Stored data entries
####################

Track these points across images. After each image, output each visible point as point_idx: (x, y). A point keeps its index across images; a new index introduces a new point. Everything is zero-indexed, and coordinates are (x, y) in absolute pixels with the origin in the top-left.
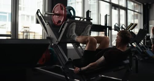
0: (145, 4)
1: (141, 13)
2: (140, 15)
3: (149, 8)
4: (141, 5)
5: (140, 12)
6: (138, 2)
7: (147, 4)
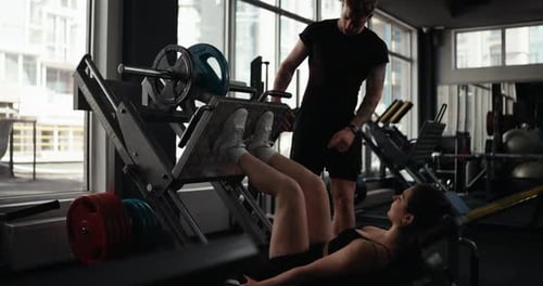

####################

> [YOUR TASK]: Reproduce all of the data above with "top-left" replaced by "upper-left" and everything else left unchanged. Leave the pictures out.

> [ANSWER SECTION]:
Track these points across images. After each image, output each visible point as point_idx: (x, y). A point keeps its index across images; a new index introduces a new point. Everything is zero-indexed, and coordinates are (x, y) in absolute pixels with the origin in the upper-left.
0: (145, 4)
1: (141, 13)
2: (140, 15)
3: (149, 8)
4: (141, 5)
5: (140, 12)
6: (138, 2)
7: (147, 4)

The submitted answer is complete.